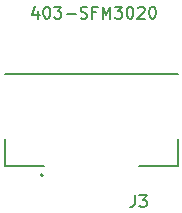
<source format=gbr>
G04 #@! TF.GenerationSoftware,KiCad,Pcbnew,5.1.12-84ad8e8a86~92~ubuntu20.04.1*
G04 #@! TF.CreationDate,2022-02-01T22:15:14-05:00*
G04 #@! TF.ProjectId,403SFM3020_sensor_module,34303353-464d-4333-9032-305f73656e73,rev?*
G04 #@! TF.SameCoordinates,Original*
G04 #@! TF.FileFunction,Legend,Top*
G04 #@! TF.FilePolarity,Positive*
%FSLAX46Y46*%
G04 Gerber Fmt 4.6, Leading zero omitted, Abs format (unit mm)*
G04 Created by KiCad (PCBNEW 5.1.12-84ad8e8a86~92~ubuntu20.04.1) date 2022-02-01 22:15:14*
%MOMM*%
%LPD*%
G01*
G04 APERTURE LIST*
%ADD10C,0.150000*%
%ADD11C,0.127000*%
%ADD12C,0.200000*%
G04 APERTURE END LIST*
D10*
X108278095Y-34515714D02*
X108278095Y-35182380D01*
X108040000Y-34134761D02*
X107801904Y-34849047D01*
X108420952Y-34849047D01*
X108992380Y-34182380D02*
X109087619Y-34182380D01*
X109182857Y-34230000D01*
X109230476Y-34277619D01*
X109278095Y-34372857D01*
X109325714Y-34563333D01*
X109325714Y-34801428D01*
X109278095Y-34991904D01*
X109230476Y-35087142D01*
X109182857Y-35134761D01*
X109087619Y-35182380D01*
X108992380Y-35182380D01*
X108897142Y-35134761D01*
X108849523Y-35087142D01*
X108801904Y-34991904D01*
X108754285Y-34801428D01*
X108754285Y-34563333D01*
X108801904Y-34372857D01*
X108849523Y-34277619D01*
X108897142Y-34230000D01*
X108992380Y-34182380D01*
X109659047Y-34182380D02*
X110278095Y-34182380D01*
X109944761Y-34563333D01*
X110087619Y-34563333D01*
X110182857Y-34610952D01*
X110230476Y-34658571D01*
X110278095Y-34753809D01*
X110278095Y-34991904D01*
X110230476Y-35087142D01*
X110182857Y-35134761D01*
X110087619Y-35182380D01*
X109801904Y-35182380D01*
X109706666Y-35134761D01*
X109659047Y-35087142D01*
X110706666Y-34801428D02*
X111468571Y-34801428D01*
X111897142Y-35134761D02*
X112040000Y-35182380D01*
X112278095Y-35182380D01*
X112373333Y-35134761D01*
X112420952Y-35087142D01*
X112468571Y-34991904D01*
X112468571Y-34896666D01*
X112420952Y-34801428D01*
X112373333Y-34753809D01*
X112278095Y-34706190D01*
X112087619Y-34658571D01*
X111992380Y-34610952D01*
X111944761Y-34563333D01*
X111897142Y-34468095D01*
X111897142Y-34372857D01*
X111944761Y-34277619D01*
X111992380Y-34230000D01*
X112087619Y-34182380D01*
X112325714Y-34182380D01*
X112468571Y-34230000D01*
X113230476Y-34658571D02*
X112897142Y-34658571D01*
X112897142Y-35182380D02*
X112897142Y-34182380D01*
X113373333Y-34182380D01*
X113754285Y-35182380D02*
X113754285Y-34182380D01*
X114087619Y-34896666D01*
X114420952Y-34182380D01*
X114420952Y-35182380D01*
X114801904Y-34182380D02*
X115420952Y-34182380D01*
X115087619Y-34563333D01*
X115230476Y-34563333D01*
X115325714Y-34610952D01*
X115373333Y-34658571D01*
X115420952Y-34753809D01*
X115420952Y-34991904D01*
X115373333Y-35087142D01*
X115325714Y-35134761D01*
X115230476Y-35182380D01*
X114944761Y-35182380D01*
X114849523Y-35134761D01*
X114801904Y-35087142D01*
X116040000Y-34182380D02*
X116135238Y-34182380D01*
X116230476Y-34230000D01*
X116278095Y-34277619D01*
X116325714Y-34372857D01*
X116373333Y-34563333D01*
X116373333Y-34801428D01*
X116325714Y-34991904D01*
X116278095Y-35087142D01*
X116230476Y-35134761D01*
X116135238Y-35182380D01*
X116040000Y-35182380D01*
X115944761Y-35134761D01*
X115897142Y-35087142D01*
X115849523Y-34991904D01*
X115801904Y-34801428D01*
X115801904Y-34563333D01*
X115849523Y-34372857D01*
X115897142Y-34277619D01*
X115944761Y-34230000D01*
X116040000Y-34182380D01*
X116754285Y-34277619D02*
X116801904Y-34230000D01*
X116897142Y-34182380D01*
X117135238Y-34182380D01*
X117230476Y-34230000D01*
X117278095Y-34277619D01*
X117325714Y-34372857D01*
X117325714Y-34468095D01*
X117278095Y-34610952D01*
X116706666Y-35182380D01*
X117325714Y-35182380D01*
X117944761Y-34182380D02*
X118040000Y-34182380D01*
X118135238Y-34230000D01*
X118182857Y-34277619D01*
X118230476Y-34372857D01*
X118278095Y-34563333D01*
X118278095Y-34801428D01*
X118230476Y-34991904D01*
X118182857Y-35087142D01*
X118135238Y-35134761D01*
X118040000Y-35182380D01*
X117944761Y-35182380D01*
X117849523Y-35134761D01*
X117801904Y-35087142D01*
X117754285Y-34991904D01*
X117706666Y-34801428D01*
X117706666Y-34563333D01*
X117754285Y-34372857D01*
X117801904Y-34277619D01*
X117849523Y-34230000D01*
X117944761Y-34182380D01*
D11*
X105506480Y-39872460D02*
X120106480Y-39872460D01*
X105506480Y-47672460D02*
X105506480Y-45352460D01*
X108806480Y-47672460D02*
X105506480Y-47672460D01*
X120106480Y-47672460D02*
X116806480Y-47672460D01*
X120106480Y-45352460D02*
X120106480Y-47672460D01*
D12*
X108706480Y-48452460D02*
G75*
G03*
X108706480Y-48452460I-100000J0D01*
G01*
D10*
X116498146Y-50139840D02*
X116498146Y-50854126D01*
X116450527Y-50996983D01*
X116355289Y-51092221D01*
X116212432Y-51139840D01*
X116117194Y-51139840D01*
X116879099Y-50139840D02*
X117498146Y-50139840D01*
X117164813Y-50520793D01*
X117307670Y-50520793D01*
X117402908Y-50568412D01*
X117450527Y-50616031D01*
X117498146Y-50711269D01*
X117498146Y-50949364D01*
X117450527Y-51044602D01*
X117402908Y-51092221D01*
X117307670Y-51139840D01*
X117021956Y-51139840D01*
X116926718Y-51092221D01*
X116879099Y-51044602D01*
M02*

</source>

==*==

#### [PROBLEM]
All of the material above goes into the copy exactly as is; the pictures do not.

#### [SOLUTION FOR THIS TASK]
<source format=gbr>
G04 #@! TF.GenerationSoftware,KiCad,Pcbnew,5.1.12-84ad8e8a86~92~ubuntu20.04.1*
G04 #@! TF.CreationDate,2022-02-01T22:15:14-05:00*
G04 #@! TF.ProjectId,403SFM3020_sensor_module,34303353-464d-4333-9032-305f73656e73,rev?*
G04 #@! TF.SameCoordinates,Original*
G04 #@! TF.FileFunction,Legend,Top*
G04 #@! TF.FilePolarity,Positive*
%FSLAX46Y46*%
G04 Gerber Fmt 4.6, Leading zero omitted, Abs format (unit mm)*
G04 Created by KiCad (PCBNEW 5.1.12-84ad8e8a86~92~ubuntu20.04.1) date 2022-02-01 22:15:14*
%MOMM*%
%LPD*%
G01*
G04 APERTURE LIST*
%ADD10C,0.150000*%
%ADD11C,0.127000*%
%ADD12C,0.200000*%
G04 APERTURE END LIST*
D10*
X108278095Y-34515714D02*
X108278095Y-35182380D01*
X108040000Y-34134761D02*
X107801904Y-34849047D01*
X108420952Y-34849047D01*
X108992380Y-34182380D02*
X109087619Y-34182380D01*
X109182857Y-34230000D01*
X109230476Y-34277619D01*
X109278095Y-34372857D01*
X109325714Y-34563333D01*
X109325714Y-34801428D01*
X109278095Y-34991904D01*
X109230476Y-35087142D01*
X109182857Y-35134761D01*
X109087619Y-35182380D01*
X108992380Y-35182380D01*
X108897142Y-35134761D01*
X108849523Y-35087142D01*
X108801904Y-34991904D01*
X108754285Y-34801428D01*
X108754285Y-34563333D01*
X108801904Y-34372857D01*
X108849523Y-34277619D01*
X108897142Y-34230000D01*
X108992380Y-34182380D01*
X109659047Y-34182380D02*
X110278095Y-34182380D01*
X109944761Y-34563333D01*
X110087619Y-34563333D01*
X110182857Y-34610952D01*
X110230476Y-34658571D01*
X110278095Y-34753809D01*
X110278095Y-34991904D01*
X110230476Y-35087142D01*
X110182857Y-35134761D01*
X110087619Y-35182380D01*
X109801904Y-35182380D01*
X109706666Y-35134761D01*
X109659047Y-35087142D01*
X110706666Y-34801428D02*
X111468571Y-34801428D01*
X111897142Y-35134761D02*
X112040000Y-35182380D01*
X112278095Y-35182380D01*
X112373333Y-35134761D01*
X112420952Y-35087142D01*
X112468571Y-34991904D01*
X112468571Y-34896666D01*
X112420952Y-34801428D01*
X112373333Y-34753809D01*
X112278095Y-34706190D01*
X112087619Y-34658571D01*
X111992380Y-34610952D01*
X111944761Y-34563333D01*
X111897142Y-34468095D01*
X111897142Y-34372857D01*
X111944761Y-34277619D01*
X111992380Y-34230000D01*
X112087619Y-34182380D01*
X112325714Y-34182380D01*
X112468571Y-34230000D01*
X113230476Y-34658571D02*
X112897142Y-34658571D01*
X112897142Y-35182380D02*
X112897142Y-34182380D01*
X113373333Y-34182380D01*
X113754285Y-35182380D02*
X113754285Y-34182380D01*
X114087619Y-34896666D01*
X114420952Y-34182380D01*
X114420952Y-35182380D01*
X114801904Y-34182380D02*
X115420952Y-34182380D01*
X115087619Y-34563333D01*
X115230476Y-34563333D01*
X115325714Y-34610952D01*
X115373333Y-34658571D01*
X115420952Y-34753809D01*
X115420952Y-34991904D01*
X115373333Y-35087142D01*
X115325714Y-35134761D01*
X115230476Y-35182380D01*
X114944761Y-35182380D01*
X114849523Y-35134761D01*
X114801904Y-35087142D01*
X116040000Y-34182380D02*
X116135238Y-34182380D01*
X116230476Y-34230000D01*
X116278095Y-34277619D01*
X116325714Y-34372857D01*
X116373333Y-34563333D01*
X116373333Y-34801428D01*
X116325714Y-34991904D01*
X116278095Y-35087142D01*
X116230476Y-35134761D01*
X116135238Y-35182380D01*
X116040000Y-35182380D01*
X115944761Y-35134761D01*
X115897142Y-35087142D01*
X115849523Y-34991904D01*
X115801904Y-34801428D01*
X115801904Y-34563333D01*
X115849523Y-34372857D01*
X115897142Y-34277619D01*
X115944761Y-34230000D01*
X116040000Y-34182380D01*
X116754285Y-34277619D02*
X116801904Y-34230000D01*
X116897142Y-34182380D01*
X117135238Y-34182380D01*
X117230476Y-34230000D01*
X117278095Y-34277619D01*
X117325714Y-34372857D01*
X117325714Y-34468095D01*
X117278095Y-34610952D01*
X116706666Y-35182380D01*
X117325714Y-35182380D01*
X117944761Y-34182380D02*
X118040000Y-34182380D01*
X118135238Y-34230000D01*
X118182857Y-34277619D01*
X118230476Y-34372857D01*
X118278095Y-34563333D01*
X118278095Y-34801428D01*
X118230476Y-34991904D01*
X118182857Y-35087142D01*
X118135238Y-35134761D01*
X118040000Y-35182380D01*
X117944761Y-35182380D01*
X117849523Y-35134761D01*
X117801904Y-35087142D01*
X117754285Y-34991904D01*
X117706666Y-34801428D01*
X117706666Y-34563333D01*
X117754285Y-34372857D01*
X117801904Y-34277619D01*
X117849523Y-34230000D01*
X117944761Y-34182380D01*
D11*
X105506480Y-39872460D02*
X120106480Y-39872460D01*
X105506480Y-47672460D02*
X105506480Y-45352460D01*
X108806480Y-47672460D02*
X105506480Y-47672460D01*
X120106480Y-47672460D02*
X116806480Y-47672460D01*
X120106480Y-45352460D02*
X120106480Y-47672460D01*
D12*
X108706480Y-48452460D02*
G75*
G03*
X108706480Y-48452460I-100000J0D01*
G01*
D10*
X116498146Y-50139840D02*
X116498146Y-50854126D01*
X116450527Y-50996983D01*
X116355289Y-51092221D01*
X116212432Y-51139840D01*
X116117194Y-51139840D01*
X116879099Y-50139840D02*
X117498146Y-50139840D01*
X117164813Y-50520793D01*
X117307670Y-50520793D01*
X117402908Y-50568412D01*
X117450527Y-50616031D01*
X117498146Y-50711269D01*
X117498146Y-50949364D01*
X117450527Y-51044602D01*
X117402908Y-51092221D01*
X117307670Y-51139840D01*
X117021956Y-51139840D01*
X116926718Y-51092221D01*
X116879099Y-51044602D01*
M02*

</source>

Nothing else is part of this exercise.